WHAT IS EXPECTED | Present the lines of the material as a JSON list of strings, one string per line and no blank lines, from the line containing "right wrist: (88, 159, -20)" through the last line of the material, inclusive.

RECORDS FOR THIS EXERCISE |
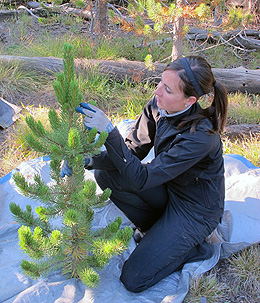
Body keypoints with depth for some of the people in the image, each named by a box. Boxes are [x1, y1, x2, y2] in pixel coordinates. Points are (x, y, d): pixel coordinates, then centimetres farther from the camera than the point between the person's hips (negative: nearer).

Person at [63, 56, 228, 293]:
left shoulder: (201, 136, -35)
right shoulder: (158, 105, -14)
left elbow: (141, 178, -33)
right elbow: (133, 151, -6)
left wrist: (109, 132, -38)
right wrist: (88, 159, -20)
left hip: (196, 210, -7)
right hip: (167, 190, 7)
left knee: (134, 280, -11)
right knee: (105, 174, -10)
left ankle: (196, 248, 8)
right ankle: (156, 228, 7)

OUTPUT BELOW |
[
  "right wrist: (88, 159, -20)",
  "left hip: (196, 210, -7)",
  "right hip: (167, 190, 7)",
  "left knee: (134, 280, -11)",
  "right knee: (105, 174, -10)",
  "left ankle: (196, 248, 8)",
  "right ankle: (156, 228, 7)"
]